The lines to be copied are those below that contain "Informationen".

[Opening STUDY MATERIAL section]

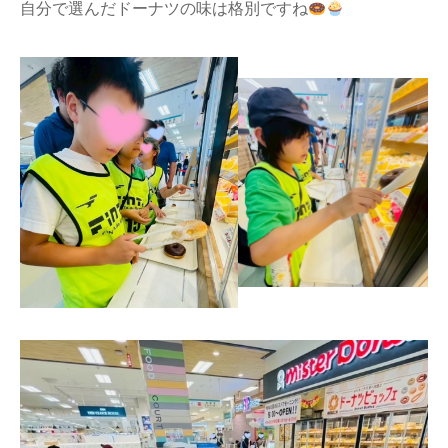
自分で選んだドーナツの味は格別ですね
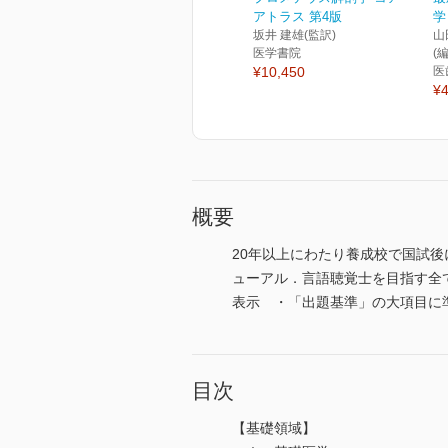
アトラス 第4版
学
坂井 建雄(監訳)
山
医学書院
(
¥10,450
医
¥4
概要
20年以上にわたり養成校で国試
ューアル．言語聴覚士を目指す全て
表示 ・「出題基準」の大項目に
目次
【基礎領域】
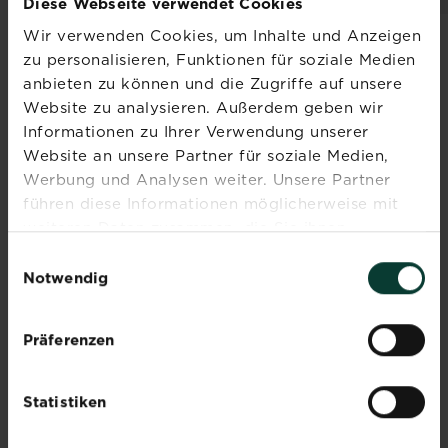
vergleichen
vergleichen
Diese Webseite verwendet Cookies
Wir verwenden Cookies, um Inhalte und Anzeigen
zu personalisieren, Funktionen für soziale Medien
anbieten zu können und die Zugriffe auf unsere
Website zu analysieren. Außerdem geben wir
Abonniere jetzt
Informationen zu Ihrer Verwendung unserer
den Liebe deinen
Website an unsere Partner für soziale Medien,
Werbung und Analysen weiter. Unsere Partner
Garten Newsletter
führen diese Informationen möglicherweise mit
Melde dich jetzt zu unserem
weiteren Daten zusammen, die Sie ihnen
Newsletter an und erhalte
bereitgestellt haben oder die sie im Rahmen Ihrer
Einwilligungsauswahl
Inspiration, Tipps und
Nutzung der Dienste gesammelt haben.
Notwendig
Ratschläge von unseren
Experten.
Präferenzen
Jetzt anmelden
Statistiken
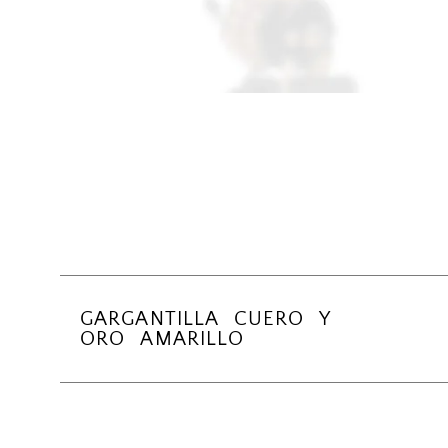
GARGANTILLA CUERO Y
ORO AMARILLO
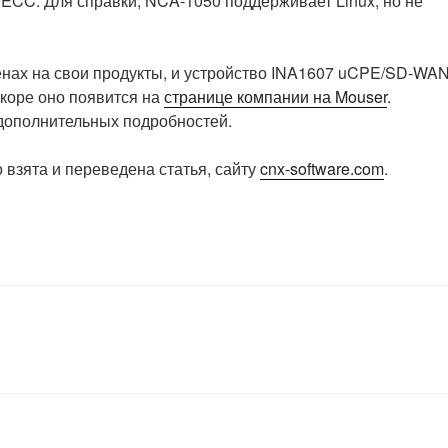
CC. Для справки, NCA-1050 поддерживает Linux, но не
нах на свои продукты, и устройство INA1607 uCPE/SD-WA
скоре оно появится на
странице компании на Mouser
.
дополнительных подробностей.
 взята и переведена статья, сайту
cnx-software.com
.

[Closing STUDY MATERIAL section]

* **TASK ANSWER**:
Informationen zu Ihrer Verwendung unserer
führen diese Informationen möglicherweise mit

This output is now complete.